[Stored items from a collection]
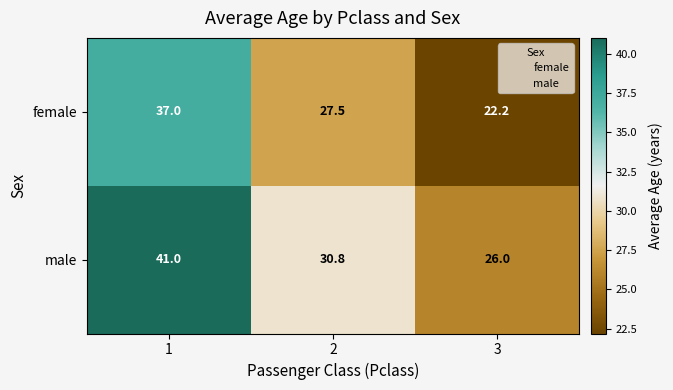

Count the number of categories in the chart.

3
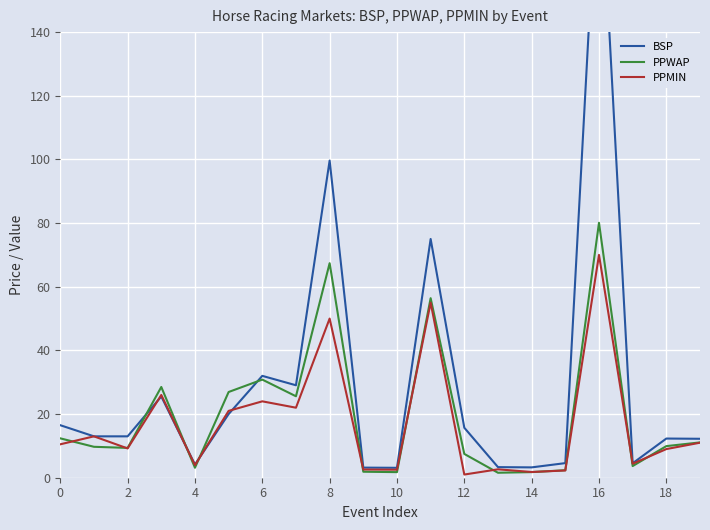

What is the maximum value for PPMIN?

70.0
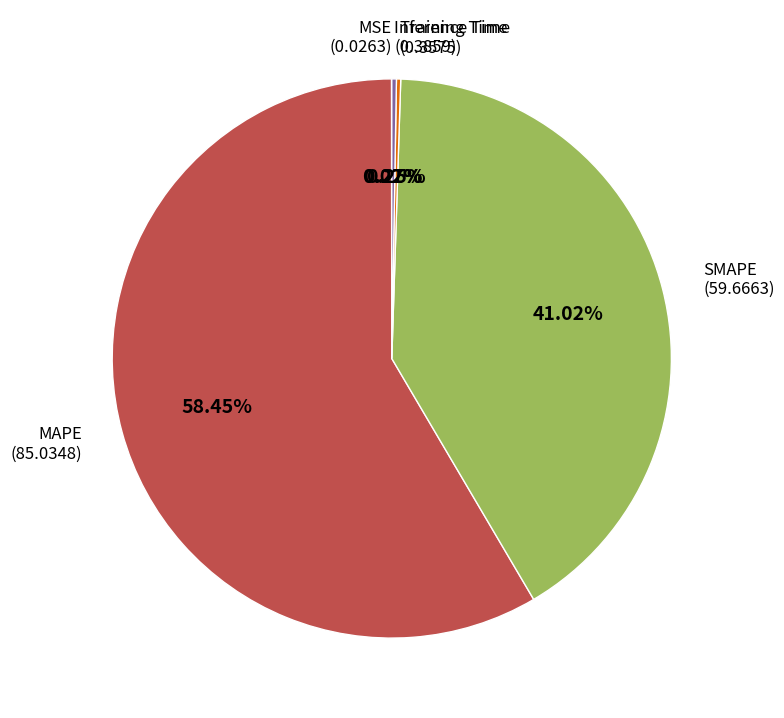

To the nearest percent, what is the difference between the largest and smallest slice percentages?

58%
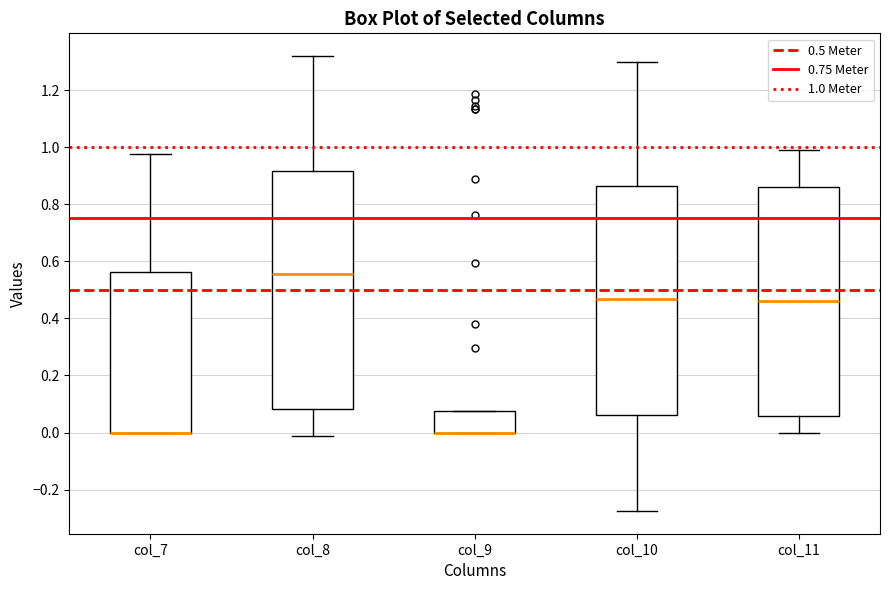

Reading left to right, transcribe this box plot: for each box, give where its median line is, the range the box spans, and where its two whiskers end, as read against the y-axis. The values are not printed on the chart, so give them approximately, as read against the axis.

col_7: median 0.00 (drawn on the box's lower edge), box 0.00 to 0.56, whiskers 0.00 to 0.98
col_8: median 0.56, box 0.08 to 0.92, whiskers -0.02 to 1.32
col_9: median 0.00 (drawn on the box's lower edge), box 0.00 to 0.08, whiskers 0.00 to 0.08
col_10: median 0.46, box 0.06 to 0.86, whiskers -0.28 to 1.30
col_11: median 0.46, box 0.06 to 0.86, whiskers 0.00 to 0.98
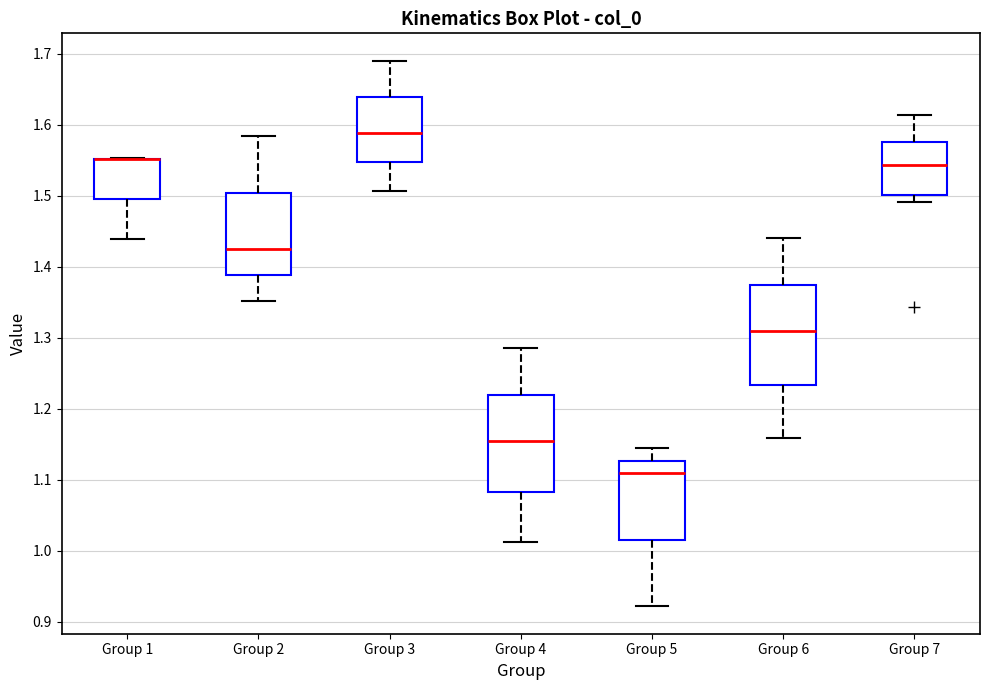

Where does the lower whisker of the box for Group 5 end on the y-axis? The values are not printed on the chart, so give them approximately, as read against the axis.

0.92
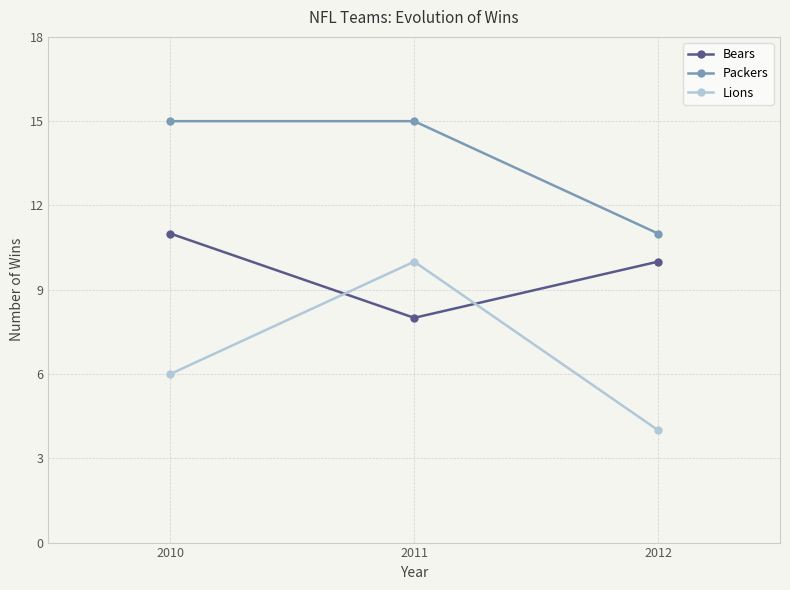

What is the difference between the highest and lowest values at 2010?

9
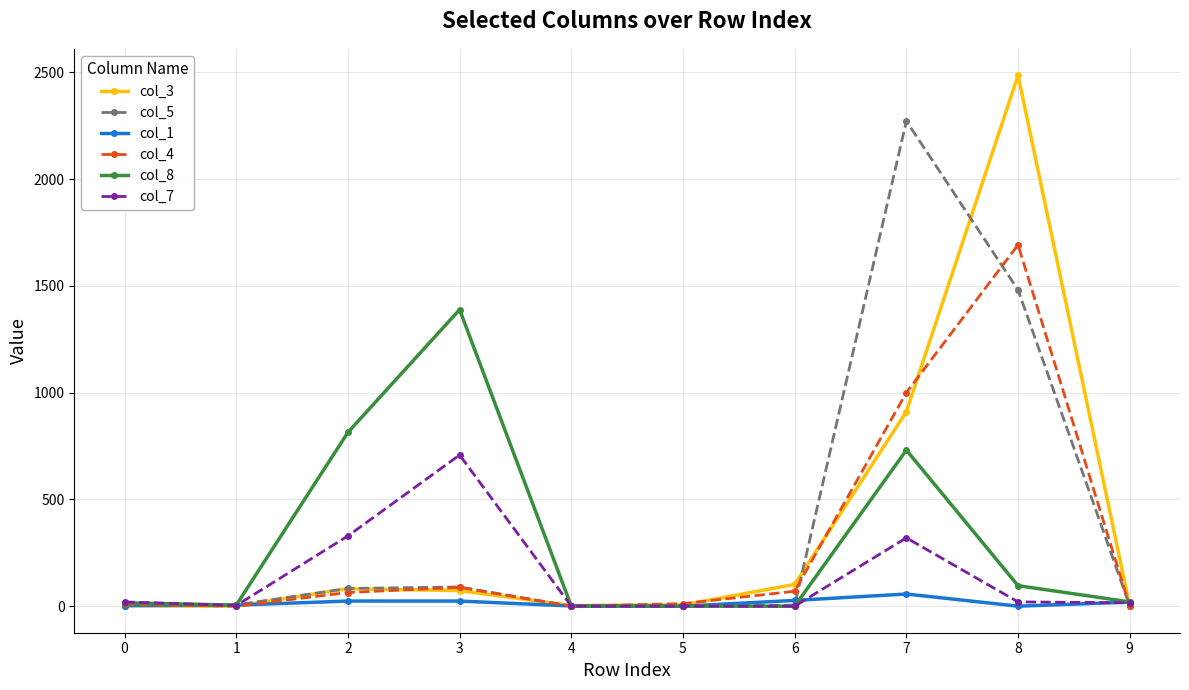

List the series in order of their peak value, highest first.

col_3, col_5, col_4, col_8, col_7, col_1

**Problem:** Copy the material above line for line, without changing a word. Omit the pictures from your copy.

**Answer box:**
Count the number of categories in the chart.

3

What is the maximum value for PPMIN?

70.0

To the nearest percent, what is the difference between the largest and smallest slice percentages?

58%

Reading left to right, transcribe this box plot: for each box, give where its median line is, the range the box spans, and where its two whiskers end, as read against the y-axis. The values are not printed on the chart, so give them approximately, as read against the axis.

col_7: median 0.00 (drawn on the box's lower edge), box 0.00 to 0.56, whiskers 0.00 to 0.98
col_8: median 0.56, box 0.08 to 0.92, whiskers -0.02 to 1.32
col_9: median 0.00 (drawn on the box's lower edge), box 0.00 to 0.08, whiskers 0.00 to 0.08
col_10: median 0.46, box 0.06 to 0.86, whiskers -0.28 to 1.30
col_11: median 0.46, box 0.06 to 0.86, whiskers 0.00 to 0.98

Where does the lower whisker of the box for Group 5 end on the y-axis? The values are not printed on the chart, so give them approximately, as read against the axis.

0.92

What is the difference between the highest and lowest values at 2010?

9

List the series in order of their peak value, highest first.

col_3, col_5, col_4, col_8, col_7, col_1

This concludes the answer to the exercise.